**The problem**
Search the material for lines containing the word "James", and copy each one.

┄┄┄┄┄┄┄┄┄┄

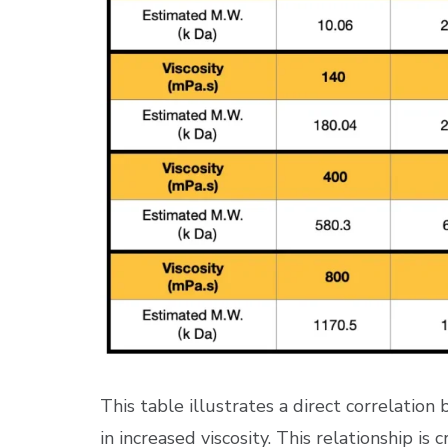
This table illustrates a direct correlatio
in increased viscosity. This relationship is 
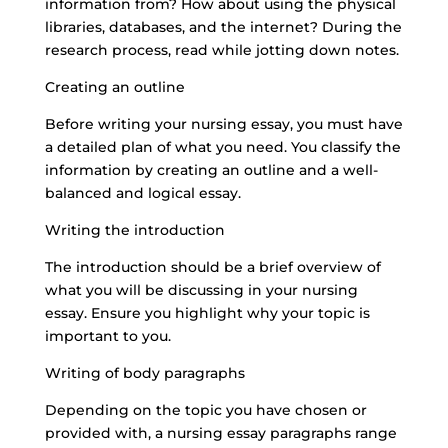
information from? How about using the physical
libraries, databases, and the internet? During the
research process, read while jotting down notes.
Creating an outline
Before writing your nursing essay, you must have
a detailed plan of what you need. You classify the
information by creating an outline and a well-
balanced and logical essay.
Writing the introduction
The introduction should be a brief overview of
what you will be discussing in your nursing
essay. Ensure you highlight why your topic is
important to you.
Writing of body paragraphs
Depending on the topic you have chosen or
provided with, a nursing essay paragraphs range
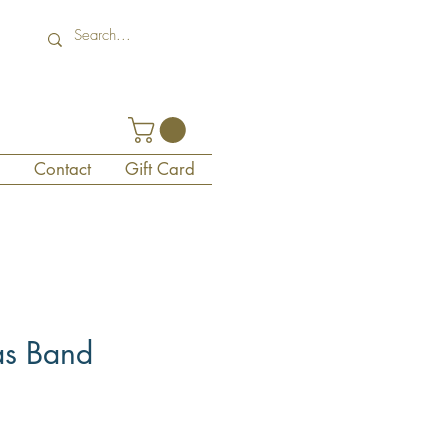
Contact
Gift Card
as Band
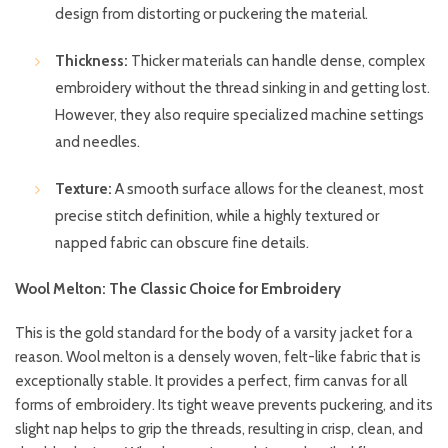
design from distorting or puckering the material.
Thickness:
Thicker materials can handle dense, complex
embroidery without the thread sinking in and getting lost.
However, they also require specialized machine settings
and needles.
Texture:
A smooth surface allows for the cleanest, most
precise stitch definition, while a highly textured or
napped fabric can obscure fine details.
Wool Melton: The Classic Choice for Embroidery
This is the gold standard for the body of a varsity jacket for a
reason. Wool melton is a densely woven, felt-like fabric that is
exceptionally stable. It provides a perfect, firm canvas for all
forms of embroidery. Its tight weave prevents puckering, and its
slight nap helps to grip the threads, resulting in crisp, clean, and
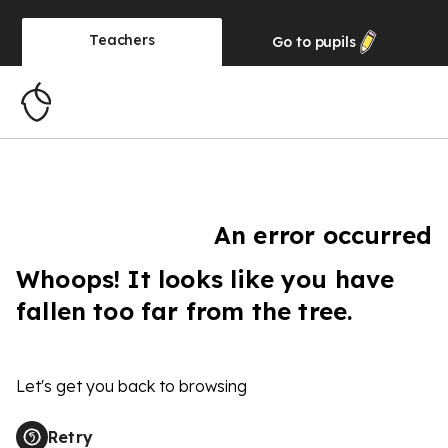
Teachers
Go to
pupils
An error occurred
Whoops! It looks like you have
fallen too far from the tree.
Let's get you back to browsing
Retry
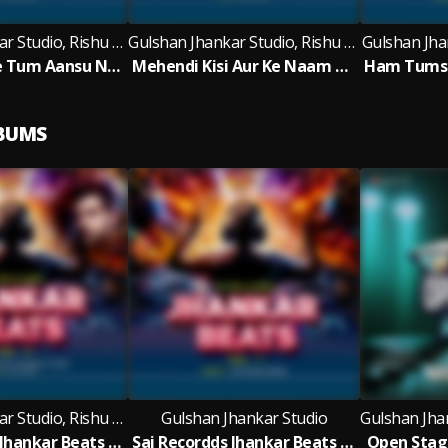
Gulshan Jhankar Studio, Rishu Babu
Gulshan Jhankar Studio, Rishu Babu
Gulshan Jhan
Meri Maut Pe Tum Aansu Na Bahana - Jhankar Beats
Mehendi Kisi Aur Ke Naam Ki - Jhankar Beats
LBUMS
Gulshan Jhankar Studio, Rishu Babu
Gulshan Jhankar Studio
Sai Recordds Jhankar Beats - Vol 4
Sai Recordds Jhankar Beats - Vol 1
Open Stage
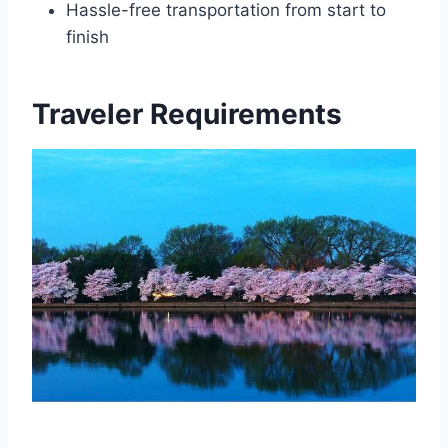
Hassle-free transportation from start to
finish
Traveler Requirements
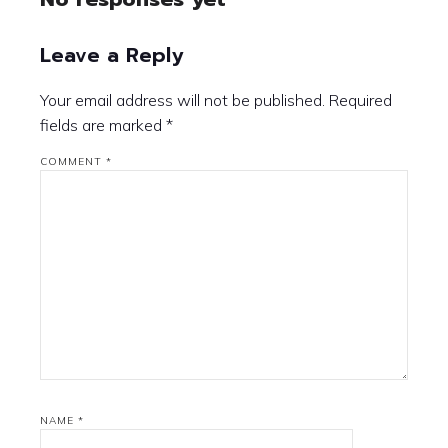
Leave a Reply
Your email address will not be published.
Required
fields are marked
*
COMMENT
*
NAME
*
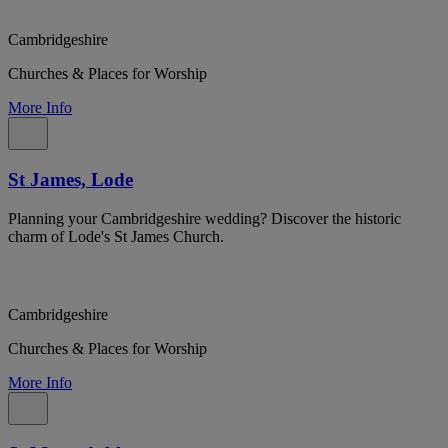
Cambridgeshire
Churches & Places for Worship
More Info
St James, Lode
Planning your Cambridgeshire wedding? Discover the historic
charm of Lode's St James Church.
Cambridgeshire
Churches & Places for Worship
More Info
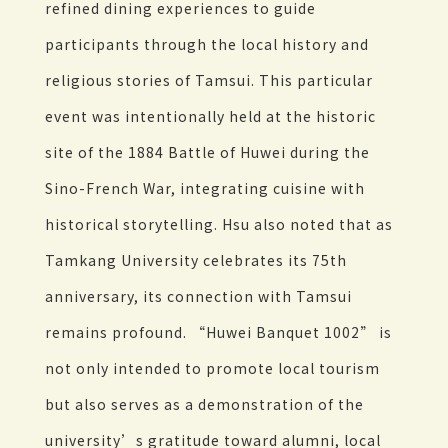
refined dining experiences to guide
participants through the local history and
religious stories of Tamsui. This particular
event was intentionally held at the historic
site of the 1884 Battle of Huwei during the
Sino-French War, integrating cuisine with
historical storytelling. Hsu also noted that as
Tamkang University celebrates its 75th
anniversary, its connection with Tamsui
remains profound. “Huwei Banquet 1002” is
not only intended to promote local tourism
but also serves as a demonstration of the
university’s gratitude toward alumni, local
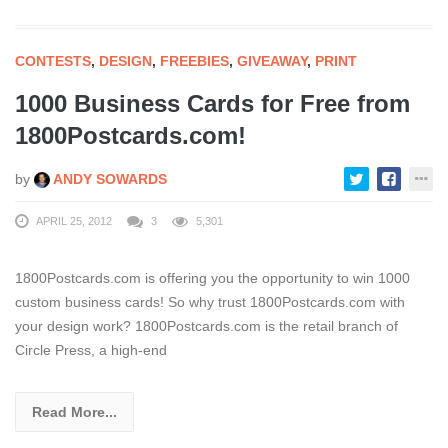
CONTESTS
,
DESIGN
,
FREEBIES
,
GIVEAWAY
,
PRINT
1000 Business Cards for Free from
1800Postcards.com!
by
ANDY SOWARDS
APRIL 25, 2012
3
5,301
1800Postcards.com is offering you the opportunity to win 1000
custom business cards! So why trust 1800Postcards.com with
your design work? 1800Postcards.com is the retail branch of
Circle Press, a high-end
Read More...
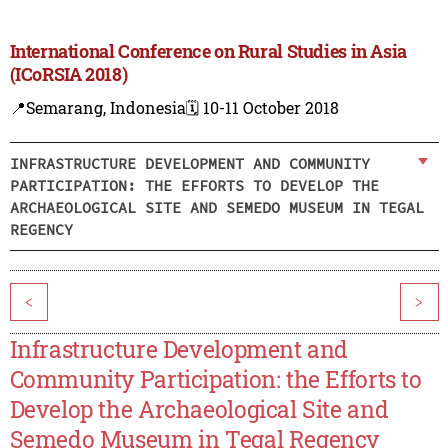
International Conference on Rural Studies in Asia
(ICoRSIA 2018)
📍Semarang, Indonesia
🗓️ 10-11 October 2018
INFRASTRUCTURE DEVELOPMENT AND COMMUNITY
PARTICIPATION: THE EFFORTS TO DEVELOP THE
ARCHAEOLOGICAL SITE AND SEMEDO MUSEUM IN TEGAL
REGENCY
<
>
Infrastructure Development and
Community Participation: the Efforts to
Develop the Archaeological Site and
Semedo Museum in Tegal Regency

┄┄┄┄┄┄┄┄┄┄

**Response**
St James, Lode
charm of Lode's St James Church.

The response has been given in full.